ラストの解決はあれでいいんだろうか、という疑問もなくはないし上映時間は138分あるけど長さを感じさせない面白さがあったし、映画の冒頭でジャックがラジオ番組で無責任に放った暴言が大惨事を巻き起こすのは、まるで現在の社会をそのまま映し出しているようにも感じられる。
トム・ウェイツがカメオ出演していて、なかなか深いことも言う。
ヴィデオを借りにきてジャックにお薦め作品を尋ねたらポルノを渡されちゃう女性客を演じてた女優さんに見覚えがあると思ったら、ちょっと前に金曜ロードショーで放送されていた『天使にラブ・ソングを…』で尼さん役だったキャシー・ナジミーでした。そっか、劇場公開されたのあの頃だっけ。
それ以外でこの映画で印象的だったのが、マイケル・ジェッター演じるホームレスのキャバレー歌手。
見かけはハゲたヒゲのおじさんなのに歌声は女性、というなかなかインパクトのあるキャラクターで、彼女のおかげでパリーはリディアをアンのヴィデオレンタルショップに呼ぶことができたのだし、陰の功労者ですよね。妙に可愛いんだよなぁ。
愛すべき「オカマ」キャラというのはこれ以前にもいろんな映画に登場しているのだろうけれど、彼女の描き方にはテリー・ギリアムなりの愛を感じたのでした。
自分を助けるために水を汲んで差し出された盃こそが探し求めていた“聖杯”だった、というわかりやすい寓話だったけれど、バブルが弾けた時代に作られたこの映画には2023年の今に通じるものが大いにある。
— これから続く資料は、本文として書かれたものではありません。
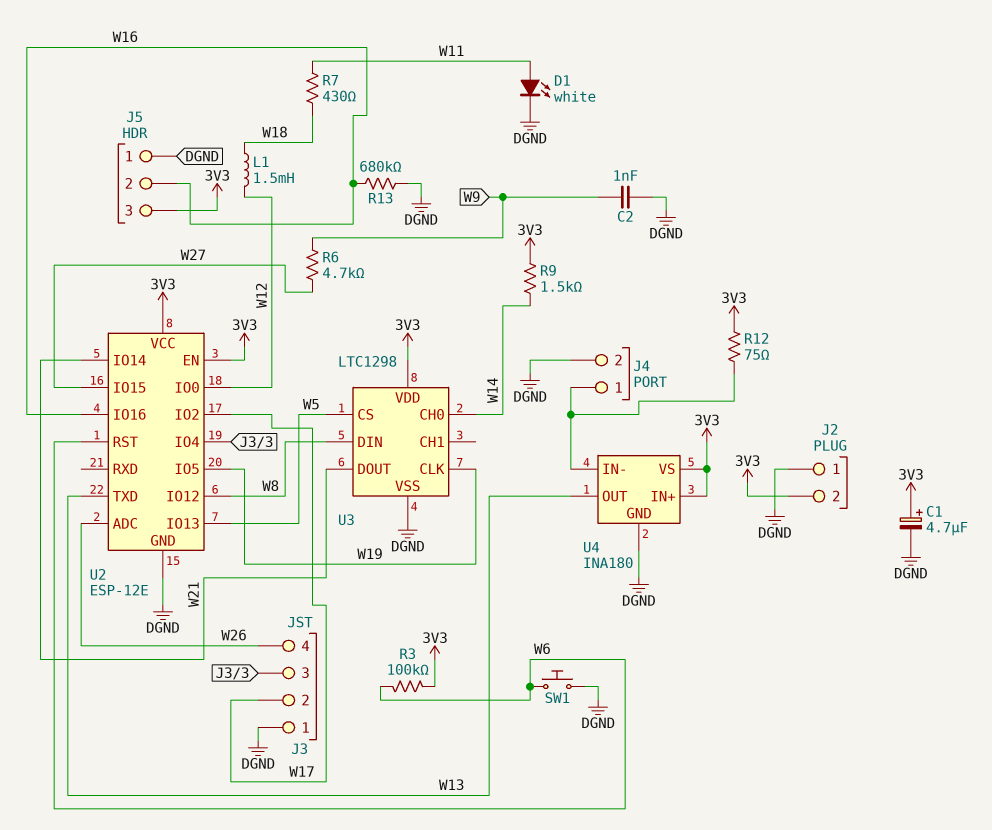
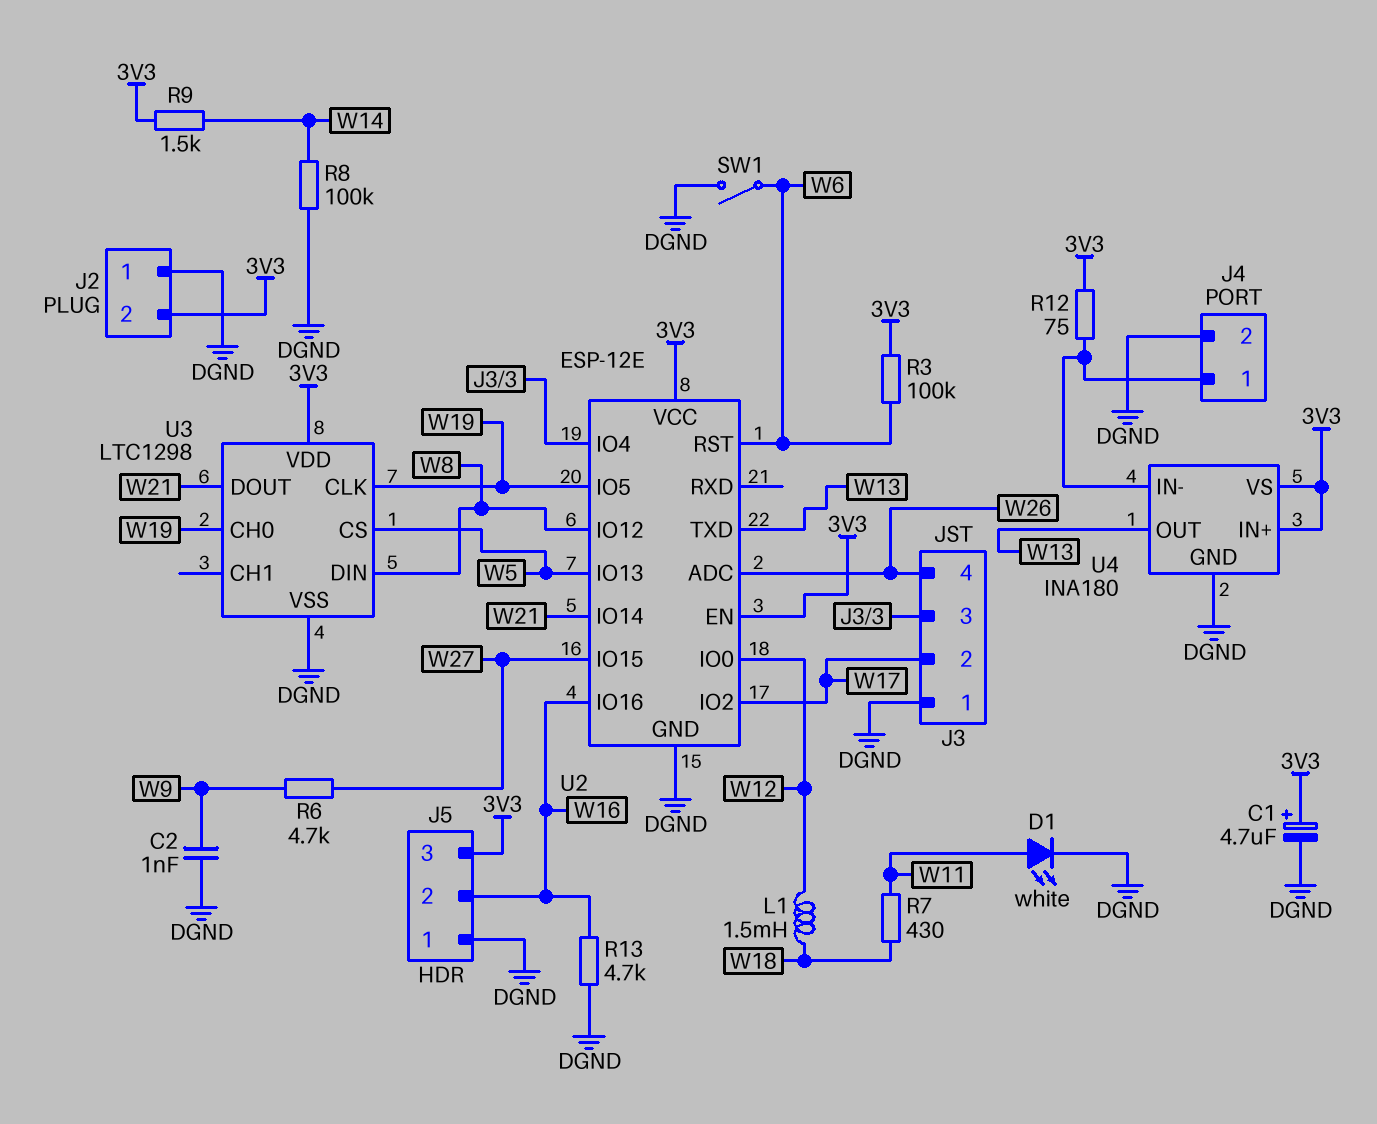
R8: none -> 100k (DGND, W14)
R13: 680k (DGND, W16) -> 4.7k (DGND, W16)
SW1: button (DGND, W6) -> switch (DGND, W6)
U3 pin CH0: W14 -> W19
忘れていたものをもう一度見つめる必要がある、という教訓でもある。
テリー・ギリアム監督には、またこういう現代の大人のおとぎ話みたいな映画を撮ってもらいたいなぁ。
残念ながら、4月から始まる「午前十時の映画祭13」のラインナップの中に『12モンキーズ』は入っていませんでしたが、またの機会に。
この次は1958年版の『無法松の一生』(感想はこちら)を観ようと思います。